Plus largement, le racisme anti-musulman est endémique dans la société britannique, une nouvelle étude révélant que les groupes sociaux de la classe moyenne sont beaucoup plus susceptibles d’admettre des opinions sectaires sur les croyances islamiques que leurs homologues de la classe ouvrière. J’ai été inondé d’exemples de ce qui devrait être décrit comme du racisme anti-musulman. L’ingénieur en télécommunications Usman Chaudhary s’est fait jeter des œufs sur lui à Rochdale tandis que des inconnus lui criaient «Ben Laden» et «terroriste». Beaucoup d’autres me parlent de passants leur sifflant « Isis » et « kamikaze ». Un fonctionnaire travaillant pour le gouvernement central a parlé de collègues blancs disant : « il fait partie des bons ! ». Les apologistes de l’islamophobie jouent à des jeux sémantiques – « l’islam n’est pas une race » est leur pique de prédilection – mais, comme me le dit Warsi, « la discrimination n’est pas basée sur la pratique réelle de votre foi, il s’agit d’une identité raciale de musulman ou de musulman perçu ».

Pas étonnant qu’il n’y ait pas de conséquences politiques néfastes pour l’islamophobie : le fanatisme anti-musulman est toléré et perpétué dans l’ensemble de la presse britannique. Alors qu’une étude a révélé que 78% des articles du Mail on Sunday mettant en vedette des musulmans étaient négatifs, le Times, notre soi-disant journal officiel, confère à l’islamophobie une respectabilité avec des titres tels que « Enfant chrétien forcé dans une famille d’accueil musulmane ». Une correction à cette histoire malhonnête est finalement venue, mais le mal était fait.

« Si vous regardez les sondages et les enquêtes, il n’y a pas eu de réel progrès au cours de la dernière décennie dans la façon dont les musulmans sont perçus dans la société », m’a dit Miqdaad Versi, directeur de la surveillance des médias au Conseil musulman de Grande-Bretagne. Pourquoi? En partie parce que les musulmans britanniques – dont la moitié vivent dans les 10 % des communautés les plus pauvres – manquent de pouvoir et d’une voix organisée.

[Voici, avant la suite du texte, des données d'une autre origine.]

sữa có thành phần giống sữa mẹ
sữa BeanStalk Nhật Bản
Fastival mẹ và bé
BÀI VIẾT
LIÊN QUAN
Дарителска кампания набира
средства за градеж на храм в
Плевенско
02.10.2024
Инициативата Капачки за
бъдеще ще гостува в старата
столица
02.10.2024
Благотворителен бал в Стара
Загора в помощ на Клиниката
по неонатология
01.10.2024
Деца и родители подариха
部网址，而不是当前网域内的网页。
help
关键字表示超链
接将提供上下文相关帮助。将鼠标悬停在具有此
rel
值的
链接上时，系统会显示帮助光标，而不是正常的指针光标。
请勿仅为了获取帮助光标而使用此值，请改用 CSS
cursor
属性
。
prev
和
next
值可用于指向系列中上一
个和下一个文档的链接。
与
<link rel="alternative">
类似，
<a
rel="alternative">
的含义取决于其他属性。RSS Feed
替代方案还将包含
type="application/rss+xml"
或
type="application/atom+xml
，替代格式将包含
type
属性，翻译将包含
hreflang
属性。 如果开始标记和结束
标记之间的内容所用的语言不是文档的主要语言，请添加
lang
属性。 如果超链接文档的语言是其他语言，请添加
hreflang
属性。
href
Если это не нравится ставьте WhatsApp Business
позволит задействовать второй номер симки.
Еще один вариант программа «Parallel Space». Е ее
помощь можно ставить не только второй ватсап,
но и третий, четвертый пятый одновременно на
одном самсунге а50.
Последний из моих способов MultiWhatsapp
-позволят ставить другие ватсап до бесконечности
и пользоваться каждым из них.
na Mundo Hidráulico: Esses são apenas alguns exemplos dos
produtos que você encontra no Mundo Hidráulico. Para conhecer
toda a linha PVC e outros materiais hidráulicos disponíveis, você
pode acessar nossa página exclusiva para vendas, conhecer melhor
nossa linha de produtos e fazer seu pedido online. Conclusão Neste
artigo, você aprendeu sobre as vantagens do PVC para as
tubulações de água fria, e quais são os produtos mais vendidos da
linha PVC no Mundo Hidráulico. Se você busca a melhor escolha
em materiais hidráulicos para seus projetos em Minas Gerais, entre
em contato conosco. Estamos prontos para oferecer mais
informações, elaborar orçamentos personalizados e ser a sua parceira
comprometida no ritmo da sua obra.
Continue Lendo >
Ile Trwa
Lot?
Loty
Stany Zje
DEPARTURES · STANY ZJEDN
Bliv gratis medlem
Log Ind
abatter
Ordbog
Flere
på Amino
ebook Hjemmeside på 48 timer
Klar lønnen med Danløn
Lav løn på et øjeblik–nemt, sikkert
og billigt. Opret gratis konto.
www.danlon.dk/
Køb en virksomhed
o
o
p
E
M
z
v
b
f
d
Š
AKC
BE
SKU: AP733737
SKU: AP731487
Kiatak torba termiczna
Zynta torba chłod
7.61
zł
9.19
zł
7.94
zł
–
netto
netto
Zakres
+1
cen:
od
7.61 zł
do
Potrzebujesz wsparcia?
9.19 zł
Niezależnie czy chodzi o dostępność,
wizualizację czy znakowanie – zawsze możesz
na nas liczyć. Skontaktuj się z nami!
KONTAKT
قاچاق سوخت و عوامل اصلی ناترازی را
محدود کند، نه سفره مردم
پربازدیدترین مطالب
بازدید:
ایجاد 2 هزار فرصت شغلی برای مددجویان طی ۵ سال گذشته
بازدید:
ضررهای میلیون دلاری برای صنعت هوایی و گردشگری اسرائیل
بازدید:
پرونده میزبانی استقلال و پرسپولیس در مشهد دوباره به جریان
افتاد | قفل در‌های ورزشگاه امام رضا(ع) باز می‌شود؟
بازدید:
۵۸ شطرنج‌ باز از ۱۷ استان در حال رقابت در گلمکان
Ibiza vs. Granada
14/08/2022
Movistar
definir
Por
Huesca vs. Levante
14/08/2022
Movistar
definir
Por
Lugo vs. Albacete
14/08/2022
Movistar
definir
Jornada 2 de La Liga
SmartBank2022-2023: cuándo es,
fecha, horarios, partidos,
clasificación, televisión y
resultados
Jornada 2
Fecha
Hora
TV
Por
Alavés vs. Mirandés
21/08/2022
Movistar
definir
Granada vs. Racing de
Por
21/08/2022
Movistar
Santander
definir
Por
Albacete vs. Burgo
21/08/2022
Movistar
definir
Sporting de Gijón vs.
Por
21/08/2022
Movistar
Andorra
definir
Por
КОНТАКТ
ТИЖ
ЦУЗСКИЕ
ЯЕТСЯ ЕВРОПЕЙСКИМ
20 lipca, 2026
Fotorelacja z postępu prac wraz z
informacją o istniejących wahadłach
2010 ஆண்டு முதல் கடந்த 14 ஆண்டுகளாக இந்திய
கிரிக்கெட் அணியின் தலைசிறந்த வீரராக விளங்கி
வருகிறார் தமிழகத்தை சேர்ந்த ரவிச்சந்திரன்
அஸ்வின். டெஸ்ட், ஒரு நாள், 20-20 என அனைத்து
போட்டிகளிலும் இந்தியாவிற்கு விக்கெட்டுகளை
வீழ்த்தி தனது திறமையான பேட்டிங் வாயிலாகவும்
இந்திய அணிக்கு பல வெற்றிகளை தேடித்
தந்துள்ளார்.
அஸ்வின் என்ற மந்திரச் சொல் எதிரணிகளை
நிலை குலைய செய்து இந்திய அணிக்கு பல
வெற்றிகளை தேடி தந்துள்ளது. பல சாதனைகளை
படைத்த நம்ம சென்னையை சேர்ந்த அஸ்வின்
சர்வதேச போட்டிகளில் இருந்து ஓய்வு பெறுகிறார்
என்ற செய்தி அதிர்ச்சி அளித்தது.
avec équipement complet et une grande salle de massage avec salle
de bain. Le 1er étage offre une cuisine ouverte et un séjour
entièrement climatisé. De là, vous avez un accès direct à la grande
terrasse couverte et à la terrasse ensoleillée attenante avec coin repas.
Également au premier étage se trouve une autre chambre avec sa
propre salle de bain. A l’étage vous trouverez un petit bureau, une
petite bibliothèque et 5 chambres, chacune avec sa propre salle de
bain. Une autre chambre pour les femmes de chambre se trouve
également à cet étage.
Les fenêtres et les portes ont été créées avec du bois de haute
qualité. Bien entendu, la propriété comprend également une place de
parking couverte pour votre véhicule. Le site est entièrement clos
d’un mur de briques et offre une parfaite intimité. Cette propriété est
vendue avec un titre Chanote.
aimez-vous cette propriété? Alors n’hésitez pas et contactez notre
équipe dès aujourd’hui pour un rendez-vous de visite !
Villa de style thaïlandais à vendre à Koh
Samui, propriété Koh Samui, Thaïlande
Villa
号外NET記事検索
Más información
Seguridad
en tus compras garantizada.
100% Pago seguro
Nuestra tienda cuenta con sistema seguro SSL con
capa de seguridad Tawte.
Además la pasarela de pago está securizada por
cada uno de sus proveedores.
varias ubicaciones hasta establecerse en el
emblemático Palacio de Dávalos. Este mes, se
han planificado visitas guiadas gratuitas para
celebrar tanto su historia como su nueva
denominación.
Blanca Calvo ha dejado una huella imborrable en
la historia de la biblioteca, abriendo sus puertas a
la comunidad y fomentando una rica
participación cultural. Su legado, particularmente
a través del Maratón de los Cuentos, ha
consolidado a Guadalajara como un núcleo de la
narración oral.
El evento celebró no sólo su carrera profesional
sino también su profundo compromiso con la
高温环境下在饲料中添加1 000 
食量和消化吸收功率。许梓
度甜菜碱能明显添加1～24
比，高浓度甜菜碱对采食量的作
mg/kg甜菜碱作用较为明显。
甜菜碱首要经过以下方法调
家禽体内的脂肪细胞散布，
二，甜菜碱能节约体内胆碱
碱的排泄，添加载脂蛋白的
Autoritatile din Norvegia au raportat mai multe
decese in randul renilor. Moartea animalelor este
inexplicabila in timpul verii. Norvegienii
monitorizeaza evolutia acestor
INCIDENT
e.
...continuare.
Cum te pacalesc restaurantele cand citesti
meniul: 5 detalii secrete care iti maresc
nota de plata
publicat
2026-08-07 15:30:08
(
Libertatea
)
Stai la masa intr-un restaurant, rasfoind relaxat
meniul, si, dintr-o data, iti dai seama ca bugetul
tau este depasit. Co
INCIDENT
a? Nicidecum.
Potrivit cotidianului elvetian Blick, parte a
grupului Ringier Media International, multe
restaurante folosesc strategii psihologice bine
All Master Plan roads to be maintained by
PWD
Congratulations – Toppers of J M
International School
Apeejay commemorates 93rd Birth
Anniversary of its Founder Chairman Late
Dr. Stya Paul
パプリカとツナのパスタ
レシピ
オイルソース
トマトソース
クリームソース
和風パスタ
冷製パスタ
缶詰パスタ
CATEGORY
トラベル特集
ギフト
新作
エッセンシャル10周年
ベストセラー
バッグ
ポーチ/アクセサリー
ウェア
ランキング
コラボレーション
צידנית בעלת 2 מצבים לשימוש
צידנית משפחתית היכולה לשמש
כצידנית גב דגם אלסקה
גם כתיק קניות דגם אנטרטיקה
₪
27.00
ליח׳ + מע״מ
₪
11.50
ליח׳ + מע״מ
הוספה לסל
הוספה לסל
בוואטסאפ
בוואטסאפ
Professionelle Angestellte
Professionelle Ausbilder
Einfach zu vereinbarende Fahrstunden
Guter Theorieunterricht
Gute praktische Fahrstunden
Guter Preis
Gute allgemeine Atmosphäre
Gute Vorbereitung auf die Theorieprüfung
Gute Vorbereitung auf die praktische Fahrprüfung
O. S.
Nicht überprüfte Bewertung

La rhétorique attisée par les médias et les politiciens, en particulier pendant la « guerre contre le terrorisme », a encore normalisé ce racisme. Comme toutes les formes de sectarisme, ce sont les voix des victimes qui doivent être entendues le plus fort. Mais cela ne signifie pas que les non-musulmans ne doivent pas s’exprimer : le fait de ne pas le faire est ce qui rend la haine anti-musulmane courante, et c’est pourquoi ne rien dire, c’est être complice.